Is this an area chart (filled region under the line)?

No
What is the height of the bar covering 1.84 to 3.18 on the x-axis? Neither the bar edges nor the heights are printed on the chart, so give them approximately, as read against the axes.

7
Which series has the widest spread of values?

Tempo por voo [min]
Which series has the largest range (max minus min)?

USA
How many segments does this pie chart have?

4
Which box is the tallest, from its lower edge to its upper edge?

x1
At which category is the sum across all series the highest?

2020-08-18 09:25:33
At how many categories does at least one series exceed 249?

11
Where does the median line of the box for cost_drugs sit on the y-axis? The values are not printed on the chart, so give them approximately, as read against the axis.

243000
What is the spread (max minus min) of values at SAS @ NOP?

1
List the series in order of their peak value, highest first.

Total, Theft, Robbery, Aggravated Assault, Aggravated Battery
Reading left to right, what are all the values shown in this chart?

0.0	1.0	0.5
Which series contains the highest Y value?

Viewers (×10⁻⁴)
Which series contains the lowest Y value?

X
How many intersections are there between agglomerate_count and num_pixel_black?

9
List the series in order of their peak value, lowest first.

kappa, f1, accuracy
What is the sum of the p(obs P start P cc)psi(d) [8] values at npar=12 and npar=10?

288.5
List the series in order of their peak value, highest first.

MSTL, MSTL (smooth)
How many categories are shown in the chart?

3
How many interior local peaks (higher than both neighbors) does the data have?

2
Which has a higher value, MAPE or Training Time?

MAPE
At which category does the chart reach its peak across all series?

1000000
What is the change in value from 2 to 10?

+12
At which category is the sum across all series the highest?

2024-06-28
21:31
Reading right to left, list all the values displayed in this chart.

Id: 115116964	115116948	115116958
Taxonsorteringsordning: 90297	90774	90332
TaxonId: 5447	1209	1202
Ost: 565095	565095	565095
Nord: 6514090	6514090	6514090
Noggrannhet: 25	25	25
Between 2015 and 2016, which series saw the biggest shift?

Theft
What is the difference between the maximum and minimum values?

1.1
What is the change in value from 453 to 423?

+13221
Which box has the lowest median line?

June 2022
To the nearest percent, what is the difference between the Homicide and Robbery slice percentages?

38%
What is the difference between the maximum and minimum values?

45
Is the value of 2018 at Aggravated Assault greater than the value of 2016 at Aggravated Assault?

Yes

> _What is expected_: Arrange the items from the first line through the line that contains "At how many" as a Markdown table with the columns Row and Line. Number each row, and leave out blank lines.

> _Answer area_:
| Row | Line |
|---|---|
| 1 | Is this an area chart (filled region under the line)? |
| 2 | No |
| 3 | What is the height of the bar covering 1.84 to 3.18 on the x-axis? Neither the bar edges nor the heights are printed on the chart, so give them approximately, as read against the axes. |
| 4 | 7 |
| 5 | Which series has the widest spread of values? |
| 6 | Tempo por voo [min] |
| 7 | Which series has the largest range (max minus min)? |
| 8 | USA |
| 9 | How many segments does this pie chart have? |
| 10 | 4 |
| 11 | Which box is the tallest, from its lower edge to its upper edge? |
| 12 | x1 |
| 13 | At which category is the sum across all series the highest? |
| 14 | 2020-08-18 09:25:33 |
| 15 | At how many categories does at least one series exceed 249? |